Give or take any alteration of that, but generally I am the most comfortable and efficient jamming to it in real time. As in play the drum track and record keyboard over it at the same time its playing.
I've been on a writing binge for the past couple weeks, and that's exactly what I've been doing. I could link you to a guitar/vox demo I've done, if that would illustrate anything, but the point is; Yes, it's easily do-able.
I you need to HEAR the effected guitar as you track, then you may need to reach for the Pod. I too, would rather hear my distortion as I play, but I've adapted well enough to 'imagining' the distortion as I track clean.

For the record, I'm running a Vista 32 laptop, Cubase LE and an MBox2 (though I'd say find a firewire interface) for my 'at home' recording, and it's holding up well against my current prolificness.

sean

ouzo77 Thu, 07/09/2009 - 11:47

Nickerz wrote: OK, I just read up on Cubase 4, and unless I'm reading this wrong I can't record VSTs in realtime. Only record, then export to mix down.

This is THE most important thing to me, be able to record the VSTs in realtime against a loop.

Am I going to need to purchase a hardware VST plug in hoster like the Receptor?

you can record vsti's in real-time. but what you record is not audio/waveform. you record midi information (when, how long and how hard you play a note). this midi track then triggers the sounds of the vsti. this works while recording and while you play back the track.
the main advantage is that you can change the sound of the vsti whenever you want without having to record the take again. and you can also change/delete/add notes afterwards. this comes in handy when you played a mistake.
you can also quantise your performance, which means that you can apply perfect timing to it. if this is a good thing or not is another story...

but to be able to play a vsti in real-time you need a low latency setup (audio interface/computer/software). otherwise you will hear each note you play delayed. no fun playing like that...

later in mixdown these midi tracks will be "printed" together with all the other tracks to an audio file.

anonymous Fri, 07/10/2009 - 03:20

To monitor an input track with fx on it, you'll want to bung your soundcard on it's lowest buffer setting to reduce latency. Then crank the buffer back up if your playing the track back to reduce artifacts.

Stored items:

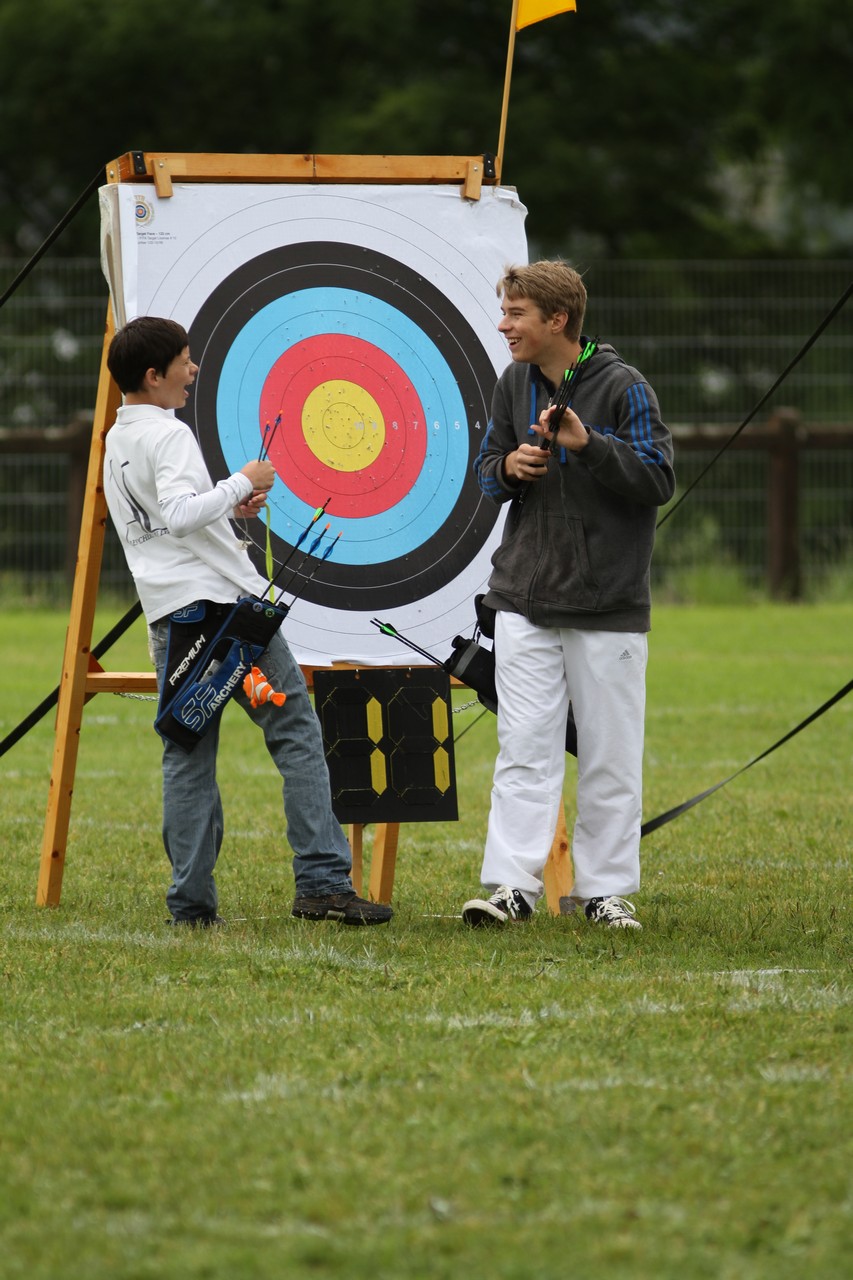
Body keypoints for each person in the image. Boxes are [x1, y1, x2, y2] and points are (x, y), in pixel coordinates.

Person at [103, 315, 392, 928]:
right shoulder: (170, 433)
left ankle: (191, 906)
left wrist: (229, 507)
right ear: (154, 376)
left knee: (187, 752)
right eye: (184, 361)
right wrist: (243, 480)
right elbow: (180, 515)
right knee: (295, 734)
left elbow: (165, 524)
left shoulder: (117, 440)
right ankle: (322, 883)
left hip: (170, 617)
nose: (194, 370)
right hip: (225, 613)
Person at [461, 261, 674, 931]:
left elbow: (656, 479)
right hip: (523, 597)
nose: (503, 325)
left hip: (608, 605)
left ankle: (604, 892)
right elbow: (486, 474)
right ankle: (511, 888)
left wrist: (588, 444)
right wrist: (508, 467)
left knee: (609, 754)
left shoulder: (625, 386)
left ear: (556, 320)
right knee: (523, 748)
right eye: (505, 311)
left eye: (515, 314)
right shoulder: (511, 382)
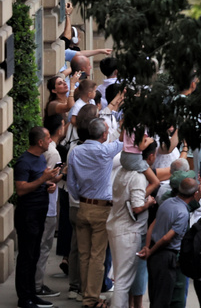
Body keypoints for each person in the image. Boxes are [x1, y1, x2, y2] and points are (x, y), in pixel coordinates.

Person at [68, 118, 144, 308]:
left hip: (83, 206)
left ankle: (86, 294)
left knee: (84, 255)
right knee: (97, 257)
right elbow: (126, 143)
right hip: (101, 208)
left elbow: (71, 183)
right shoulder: (106, 150)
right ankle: (91, 298)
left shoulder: (75, 151)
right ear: (103, 135)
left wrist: (81, 198)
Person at [138, 177, 201, 308]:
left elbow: (152, 225)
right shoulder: (183, 213)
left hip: (155, 256)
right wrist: (150, 251)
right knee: (163, 300)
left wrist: (147, 246)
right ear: (194, 193)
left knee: (155, 296)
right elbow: (167, 238)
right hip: (166, 257)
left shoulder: (167, 203)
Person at [106, 143, 157, 308]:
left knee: (121, 276)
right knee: (123, 279)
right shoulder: (137, 177)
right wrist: (148, 203)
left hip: (117, 226)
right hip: (128, 231)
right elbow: (136, 207)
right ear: (149, 157)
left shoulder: (122, 172)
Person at [15, 126, 59, 308]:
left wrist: (50, 184)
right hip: (28, 215)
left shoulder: (41, 157)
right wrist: (42, 180)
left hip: (40, 212)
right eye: (48, 138)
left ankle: (32, 293)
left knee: (35, 255)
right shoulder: (24, 162)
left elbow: (39, 182)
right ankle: (24, 298)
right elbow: (21, 188)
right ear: (40, 142)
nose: (50, 141)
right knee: (26, 256)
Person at [34, 114, 68, 300]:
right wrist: (62, 172)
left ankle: (36, 283)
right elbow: (51, 177)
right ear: (60, 128)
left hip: (44, 205)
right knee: (43, 247)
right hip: (47, 207)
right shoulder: (53, 152)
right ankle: (37, 285)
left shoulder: (48, 150)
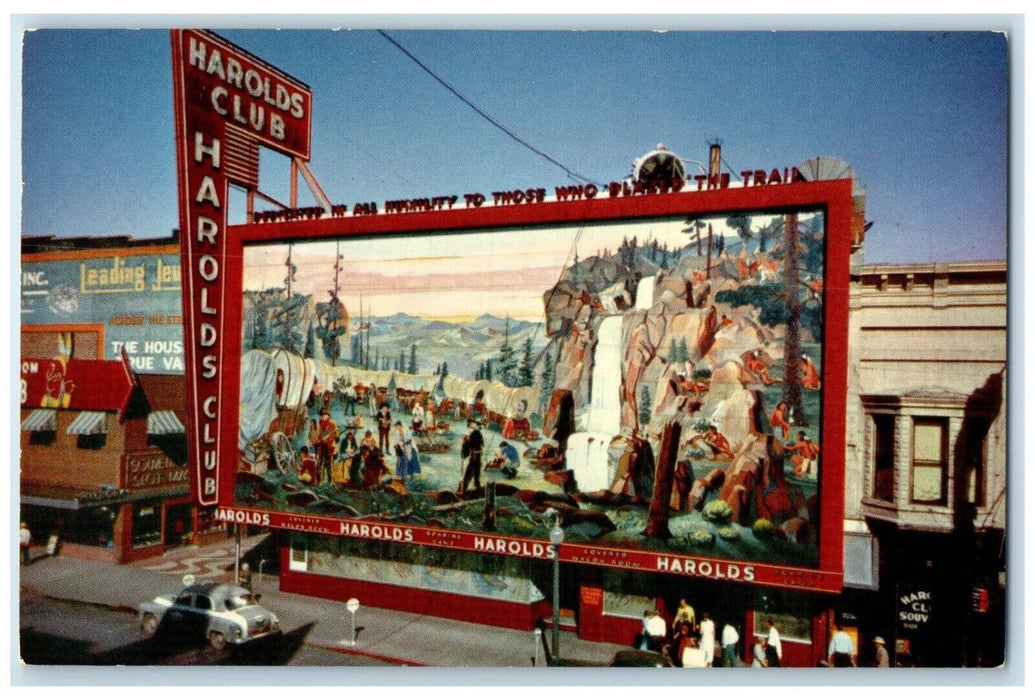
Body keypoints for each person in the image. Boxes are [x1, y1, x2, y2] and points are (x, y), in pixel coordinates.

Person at [313, 409, 339, 484]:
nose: (324, 417)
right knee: (319, 465)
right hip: (322, 447)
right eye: (322, 416)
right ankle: (319, 481)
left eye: (325, 415)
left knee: (329, 466)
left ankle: (330, 482)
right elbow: (319, 434)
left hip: (329, 447)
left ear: (328, 416)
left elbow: (336, 436)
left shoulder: (332, 423)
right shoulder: (321, 423)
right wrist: (318, 439)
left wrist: (328, 438)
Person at [460, 419, 484, 493]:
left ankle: (468, 489)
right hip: (474, 456)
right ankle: (467, 490)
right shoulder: (474, 433)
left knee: (473, 474)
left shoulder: (476, 433)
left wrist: (468, 440)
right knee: (473, 474)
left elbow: (478, 443)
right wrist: (466, 441)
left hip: (476, 456)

**Your tasks:**
1) Answer these questions from the recording forum thread:
(a) What operating system does sean's laptop run?
(b) According to ouzo77, what do you record when you record a VSTi in real time?
(c) For monitoring an input track with fx on it, what buffer setting does the last post recommend?
2) Please list the equipment and software that sean says he is running for his at-home recording in the recording forum thread.
3) Extend the recording forum thread with a few more sentences, picking up after its final sentence.
The stored lines play no part in any of this.

**Set of answers:**
1)
(a) Vista 32
(b) MIDI information: when, how long and how hard you play a note
(c) The soundcard's lowest buffer setting

2) Vista 32 laptop, Cubase LE, MBox2

3)
In cubase, and any DAW's worth their salt, you can monitor with fx in realtime and play them back in realtime, but only the direct signal is recorded. E.g., i want to record vocals with some reverb in my cans. Easy, put the buffer setting on its lowest level, monitor the vocal track in my DAW and put a reverb on it. only my dry vocal will be recorded, and every time i play it back it will reprosses the reverb in real time, which i can still tweak or scrap. however, with a low buffer setting i am able to do that without any significant latency in my cans.
(i know theres better ways to do this but meh, its an example. watevs. lol.)

you'll want a good firewire interface for low latency recording.

anonymous Tue, 07/14/2009 - 00:05

I'll have to completely disagree with this statement. There are some samples that are better than others but none of them sound like a well prepared concert grand of any brand-Steinway, Bosendorfer, Bechstein, Pleyel, or any other.

Expense vs. tangible or perceived benefit is a factor I understand.

+1 Samples don't sound real. I was just discussing this in another thread about drums. :lol:

ouzo77 Tue, 07/14/2009 - 00:59

NCdan wrote: I know what you mean. :? Samples are a frustrating blessing.

for me as a musician, who basically started "engineering" so i can record my own ideas and music, samples are a blessing without any frustration.
i'm sure from the point of a real engineer samples can be a big frustration...

hueseph Tue, 07/14/2009 - 01:44

Ivory sounds pretty darn good. If you weren't paying attention I bet you couldn't tell the difference. I think it's way harder to make strings sound real. I've heard good string samples but you can always tell that it's a sample. Somehow the sound of the bow, the tail of the note just don't sound natural. Horns are tough to pull off as well.